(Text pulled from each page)
○ ○ ○ ○ ○
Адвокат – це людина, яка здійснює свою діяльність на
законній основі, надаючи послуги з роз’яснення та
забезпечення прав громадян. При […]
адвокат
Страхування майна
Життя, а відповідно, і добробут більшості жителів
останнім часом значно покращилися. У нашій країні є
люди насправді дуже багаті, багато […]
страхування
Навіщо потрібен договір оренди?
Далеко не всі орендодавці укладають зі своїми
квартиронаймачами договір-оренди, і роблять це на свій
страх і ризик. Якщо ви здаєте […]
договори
○ ○ ○ ○ ○
* [Directions]:
Copy the text of every entry above line for line, keeping each word and mark unchanged.

* [Task answer]:
Адвокат – це людина, яка здійснює свою діяльність на
законній основі, надаючи послуги з роз’яснення та
забезпечення прав громадян. При […]
адвокат
Страхування майна
Життя, а відповідно, і добробут більшості жителів
останнім часом значно покращилися. У нашій країні є
люди насправді дуже багаті, багато […]
страхування
Навіщо потрібен договір оренди?
Далеко не всі орендодавці укладають зі своїми
квартиронаймачами договір-оренди, і роблять це на свій
страх і ризик. Якщо ви здаєте […]
договори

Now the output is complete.